Unlike Pepe Coin, DOGE Hasn’t Joined the Meme-rally: Why?

Lavina Daryanani
Source: Figma

The crypto market conventionally oscillates between the Bitcoin season and the Altcoin season. However, with meme-coins like Pepe [PEPE] rallying now, community members have come up with a new season name: Meme-coin season.

It all started a few weeks back when prominent memes started climbing up the charts, defying the broader sluggish trend. Baby Doge Coin and Shiba Inu’s BONE had the baton initially. It was then passed on to the new kid on the block, Pepe.

Pepe has been under the spotlight over the past couple of weeks now. In the beginning, it was perceived that its hype phase will end soon. However, that hasn’t been the case. Despite a recent setback, Pepe continues to trade in profit.

Dogecoin has, however, sidelined itself from the meme-coin rally party. As shown below, DOGE has shed around 16% of its value since mid-April. In the same time period, Pepe has inclined by more than 5100%, ballooning up the fortunes of traders and early investors.

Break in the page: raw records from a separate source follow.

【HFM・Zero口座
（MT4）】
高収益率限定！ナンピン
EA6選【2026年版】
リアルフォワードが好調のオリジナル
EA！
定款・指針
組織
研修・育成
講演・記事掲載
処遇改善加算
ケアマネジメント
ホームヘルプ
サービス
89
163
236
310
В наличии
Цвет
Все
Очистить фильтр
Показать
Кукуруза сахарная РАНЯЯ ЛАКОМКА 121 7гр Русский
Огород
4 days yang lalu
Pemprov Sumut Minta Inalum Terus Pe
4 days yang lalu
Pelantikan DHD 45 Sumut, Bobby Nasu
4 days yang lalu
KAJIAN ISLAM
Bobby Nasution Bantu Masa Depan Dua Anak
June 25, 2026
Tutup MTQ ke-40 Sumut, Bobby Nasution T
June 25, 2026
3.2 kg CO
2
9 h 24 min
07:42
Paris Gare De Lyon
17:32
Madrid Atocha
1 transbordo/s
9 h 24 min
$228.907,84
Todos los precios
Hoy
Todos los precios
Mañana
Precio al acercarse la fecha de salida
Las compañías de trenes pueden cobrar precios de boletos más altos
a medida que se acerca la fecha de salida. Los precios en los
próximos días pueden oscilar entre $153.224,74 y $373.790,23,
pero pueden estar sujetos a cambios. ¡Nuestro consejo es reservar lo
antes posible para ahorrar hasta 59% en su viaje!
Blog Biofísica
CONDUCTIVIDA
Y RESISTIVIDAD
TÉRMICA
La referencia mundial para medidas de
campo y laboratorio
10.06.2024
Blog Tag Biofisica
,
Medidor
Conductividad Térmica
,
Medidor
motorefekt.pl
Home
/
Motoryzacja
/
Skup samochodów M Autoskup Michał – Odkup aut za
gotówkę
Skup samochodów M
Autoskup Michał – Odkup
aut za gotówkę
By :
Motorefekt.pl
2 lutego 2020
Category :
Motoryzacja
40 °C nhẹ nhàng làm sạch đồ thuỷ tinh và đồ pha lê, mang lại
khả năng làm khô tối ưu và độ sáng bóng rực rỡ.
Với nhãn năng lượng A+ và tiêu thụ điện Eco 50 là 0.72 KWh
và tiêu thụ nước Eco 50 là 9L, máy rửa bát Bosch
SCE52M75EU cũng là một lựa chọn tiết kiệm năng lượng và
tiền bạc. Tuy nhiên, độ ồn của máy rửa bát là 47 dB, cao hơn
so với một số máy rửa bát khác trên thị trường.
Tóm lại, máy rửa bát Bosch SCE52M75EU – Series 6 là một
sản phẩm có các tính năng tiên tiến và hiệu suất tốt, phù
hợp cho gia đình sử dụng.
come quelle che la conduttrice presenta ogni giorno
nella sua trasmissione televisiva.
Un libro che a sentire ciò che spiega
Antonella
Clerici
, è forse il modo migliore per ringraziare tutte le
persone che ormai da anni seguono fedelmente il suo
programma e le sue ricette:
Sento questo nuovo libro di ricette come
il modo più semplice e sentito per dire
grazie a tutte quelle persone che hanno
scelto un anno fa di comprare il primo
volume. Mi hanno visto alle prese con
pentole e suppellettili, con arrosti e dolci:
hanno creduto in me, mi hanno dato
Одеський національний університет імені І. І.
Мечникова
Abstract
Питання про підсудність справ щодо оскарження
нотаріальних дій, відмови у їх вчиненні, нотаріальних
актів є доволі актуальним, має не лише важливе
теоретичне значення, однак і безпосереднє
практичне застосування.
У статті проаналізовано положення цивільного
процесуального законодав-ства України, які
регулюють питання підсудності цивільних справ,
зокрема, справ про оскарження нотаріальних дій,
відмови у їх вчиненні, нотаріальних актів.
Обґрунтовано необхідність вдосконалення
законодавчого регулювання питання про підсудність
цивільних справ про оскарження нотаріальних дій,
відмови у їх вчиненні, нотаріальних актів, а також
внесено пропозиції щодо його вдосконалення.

DOGE/USDT, PEPE/USDT by TradingView

Also Read: Not Dogecoin! PEPE is the “Most Memeable Memecoin” Right Now

Why is Dogecoin being left-out?

Dogecoin’s correlation with Bitcoin has been dipping lately. As shown below, the curve is currently pointing down south and reflecting a value of 0.35. So, what does this mean?

A healthy correlation usually indicates that the prices of two assets are closely-knit and dependent on each other. On the other hand, a weakening correlation suggested that their bond is breaking.

Thus, looking at the current state, it can be contended that Dogecoin is not in a good position to benefit, if at all a broader market recovery transpires. However, this also means that its damage will likely be minimal when things go haywire in the macro market. In a nutshell, Dogecoin is at that juncture where its price movements will be determined by what traders and investors within its ecosystem do, rather than it following Bitcoin’s cues.

Source: ITB

At the moment, things do not seem to be glossy for Dogecoin. The average time held off the transacted coins has dropped by over 61% over the past week, indicating that investors’ holding period of Dogecoin is shrinking. For a Dogecoin to bid adieu to its horizontal trend and initiate an uptrend, it is quite essential for holders’ conviction to refine. Without that happening, it’d be difficult for Dogecoin to organically rise.